Loyola Sends Off Beloved Professor
By Lauren Di Vito, SOC Website Reporter
Instructor of journalism, Pulitzer Prize finalist, and longtime Chicago Tribune editor Don Wycliff retired from his journalism career this year, and Loyola’s School of Communication saw it fit to throw him a party.
Dozens of Wycliff’s former students and colleagues—whether they knew him from Loyola, from his time at the Chicago Tribune or even from his undergraduate days at the University of Notre Dame—came out to the swanky penthouse celebration at the Pere Marquette Suite on September 4 to celebrate his career.
No party would be complete without gifts. School of Communication Dean Don Heider presented Wycliff with an “old-school tablet” and an “old-school laptop”: a diary and a typewriter, respectively.
Wycliff’s career included writing for the New York Times, Chicago Sun-Times, Dallas Times-Herald, and Chicago Daily News, prior to his positions at the Chicago Tribune. At the Tribune, he served as public editor from 2000 to 2006, and as the editorial editor from 1991 to 2000. After that, he was vice president of news and information at Notre Dame before joining the School of Communication faculty at Loyola in fall 2008.
While at Loyola, Wycliff taught Reporting and Writing, Ethics & Communication, Feature and Opinion Writing, Historical and Critical Issues in Journalism and Journalism in Race. He also launched an after-school tutoring program between Loyola’s journalism program and several Chicago public schools.
Wycliff was a Pulitzer Prize finalist in editorial writing in 1996, an inductee into the Chicago Journalism Hall of Fame, and a recipient of a lifetime achievement award from the Chicago Journalists Association.
Wycliff never let this experience and prestige get to his head. He was always kind to his students and took them seriously, according to Chicago Tribune editorial board coordinator and former student of Wycliff, Jessica Reynolds.
“He always gave his students an opportunity to argue our opinions, and he listened to us,” said Reynolds, in her farewell speech to Wycliff. “It was amazing—he listened to 20-somethings!”
Reynolds also gave thanks to Wycliff for her current job at the Chicago Tribune, because he helped her a tremendous amount in securing her position. She attributed her preparedness for her job to Wycliff’s teaching style as well.
“Some professors are easier on their students, and he wasn’t,” Reynolds said. “He treated all of us like we were real reporters for the Chicago Tribune.”
Marcia Lythcott, who worked with Wycliff at the Tribune as well, can attest to his high expectations that helped make the Tribune so reputable.

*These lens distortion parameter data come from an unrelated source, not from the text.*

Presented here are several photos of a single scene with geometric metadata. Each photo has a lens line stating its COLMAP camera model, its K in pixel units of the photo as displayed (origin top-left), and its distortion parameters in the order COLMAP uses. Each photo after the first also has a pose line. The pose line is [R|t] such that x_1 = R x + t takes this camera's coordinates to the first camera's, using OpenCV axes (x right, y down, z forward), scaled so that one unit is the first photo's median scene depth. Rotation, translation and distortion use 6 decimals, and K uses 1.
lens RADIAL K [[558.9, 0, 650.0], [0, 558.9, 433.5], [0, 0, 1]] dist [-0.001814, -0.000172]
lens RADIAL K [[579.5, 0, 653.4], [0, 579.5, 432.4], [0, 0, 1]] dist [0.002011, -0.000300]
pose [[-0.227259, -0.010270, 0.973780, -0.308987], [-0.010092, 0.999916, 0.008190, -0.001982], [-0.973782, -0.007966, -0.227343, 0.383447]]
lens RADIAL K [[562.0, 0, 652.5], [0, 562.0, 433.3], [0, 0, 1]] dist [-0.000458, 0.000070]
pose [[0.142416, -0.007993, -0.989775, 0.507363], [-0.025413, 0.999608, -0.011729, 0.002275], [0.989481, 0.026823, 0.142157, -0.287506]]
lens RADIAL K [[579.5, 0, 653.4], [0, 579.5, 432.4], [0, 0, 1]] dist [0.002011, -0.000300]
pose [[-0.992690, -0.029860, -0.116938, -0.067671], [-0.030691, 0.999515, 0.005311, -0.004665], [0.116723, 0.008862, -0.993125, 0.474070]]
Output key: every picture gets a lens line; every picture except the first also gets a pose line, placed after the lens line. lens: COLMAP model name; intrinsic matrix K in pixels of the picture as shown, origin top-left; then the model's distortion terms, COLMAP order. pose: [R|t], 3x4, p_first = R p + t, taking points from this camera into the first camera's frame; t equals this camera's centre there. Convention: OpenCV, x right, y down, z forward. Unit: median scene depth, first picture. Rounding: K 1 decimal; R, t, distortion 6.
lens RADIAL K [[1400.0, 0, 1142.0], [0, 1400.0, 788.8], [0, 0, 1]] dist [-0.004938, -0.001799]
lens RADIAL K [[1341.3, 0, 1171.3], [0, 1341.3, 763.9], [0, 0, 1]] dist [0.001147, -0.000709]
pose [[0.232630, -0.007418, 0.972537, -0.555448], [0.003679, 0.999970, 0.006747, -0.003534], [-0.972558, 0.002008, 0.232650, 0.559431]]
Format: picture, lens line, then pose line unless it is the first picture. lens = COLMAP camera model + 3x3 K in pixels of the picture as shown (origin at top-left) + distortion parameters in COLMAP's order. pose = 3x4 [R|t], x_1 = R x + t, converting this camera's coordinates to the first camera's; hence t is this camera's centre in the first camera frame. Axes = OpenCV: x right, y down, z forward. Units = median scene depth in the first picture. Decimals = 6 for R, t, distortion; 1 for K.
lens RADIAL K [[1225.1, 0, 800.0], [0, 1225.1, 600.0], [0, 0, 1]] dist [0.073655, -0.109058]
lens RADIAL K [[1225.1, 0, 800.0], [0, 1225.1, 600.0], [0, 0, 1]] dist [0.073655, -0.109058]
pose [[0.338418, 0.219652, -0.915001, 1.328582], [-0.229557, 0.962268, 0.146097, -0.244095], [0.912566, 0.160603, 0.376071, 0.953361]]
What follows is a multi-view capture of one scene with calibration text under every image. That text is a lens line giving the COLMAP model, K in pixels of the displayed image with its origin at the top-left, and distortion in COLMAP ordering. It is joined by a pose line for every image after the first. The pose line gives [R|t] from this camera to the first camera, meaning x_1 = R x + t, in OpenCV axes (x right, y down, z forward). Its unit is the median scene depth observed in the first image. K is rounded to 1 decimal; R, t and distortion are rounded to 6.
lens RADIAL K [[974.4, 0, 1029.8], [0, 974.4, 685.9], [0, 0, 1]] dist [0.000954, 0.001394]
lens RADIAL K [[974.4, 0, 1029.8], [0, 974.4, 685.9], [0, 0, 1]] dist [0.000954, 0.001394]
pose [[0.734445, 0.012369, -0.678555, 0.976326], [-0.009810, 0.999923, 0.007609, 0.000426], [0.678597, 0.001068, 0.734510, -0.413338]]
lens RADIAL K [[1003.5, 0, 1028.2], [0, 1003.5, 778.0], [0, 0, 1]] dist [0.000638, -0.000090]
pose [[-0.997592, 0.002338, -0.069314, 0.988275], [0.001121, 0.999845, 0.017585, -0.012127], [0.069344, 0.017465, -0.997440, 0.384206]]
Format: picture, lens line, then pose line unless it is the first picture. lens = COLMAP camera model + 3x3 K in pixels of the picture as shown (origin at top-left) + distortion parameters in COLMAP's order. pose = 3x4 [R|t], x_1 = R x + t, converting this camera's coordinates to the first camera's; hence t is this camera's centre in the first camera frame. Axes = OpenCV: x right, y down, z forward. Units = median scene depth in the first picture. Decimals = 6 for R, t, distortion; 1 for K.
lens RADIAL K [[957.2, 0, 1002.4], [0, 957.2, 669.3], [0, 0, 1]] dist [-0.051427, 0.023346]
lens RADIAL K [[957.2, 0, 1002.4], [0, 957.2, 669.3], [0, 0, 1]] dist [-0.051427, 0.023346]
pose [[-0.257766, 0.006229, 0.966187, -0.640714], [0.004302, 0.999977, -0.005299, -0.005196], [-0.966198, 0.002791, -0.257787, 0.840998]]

“He wanted 150 percent from everyone,” Lythcott said.
Lythcott joked that she “gave him migraines” because she only wanted to give 100 percent, but the two of them remain “the best of friends.”
Along with students and colleagues, Wycliff’s wife, Pam Shafer-Wycliff, adores him as well.
Shafer-Wycliff said that the two of them met on Yahoo! Personals in 2008, when Wycliff was still at Notre Dame. They both had busy schedules, as Shafer-Wycliff is a nurse, but they made it work.
“He does his thing, I do my thing, and we check calendars a lot,” Shafer-Wycliff said. “It has been very fun, going to all the different events that we get invited to.”
Now that Wycliff is retiring, he and his wife plan to take a workshop to become advocates for Court Appointed Special Advocates (CASA) for Children.
During Wycliff’s retirement speech, he emphasized his philanthropic goals, noting that if he had achieved what he wanted to at Loyola, we would have world peace by now. Wycliff gave thanks to his students and peers for helping him achieve part of his vision of making the world a better place.
“Thank god there are places like Loyola, and there are students like the students I have had who have allowed me to fulfill what I had from the beginning,” Wycliff said. “I guess the capstone of all this has been that I have had wonderful jobs, I’ve worked with terrific people at all the places I’ve been, and now, at the end of my working life, I don’t know that you could ask for a better life than that.”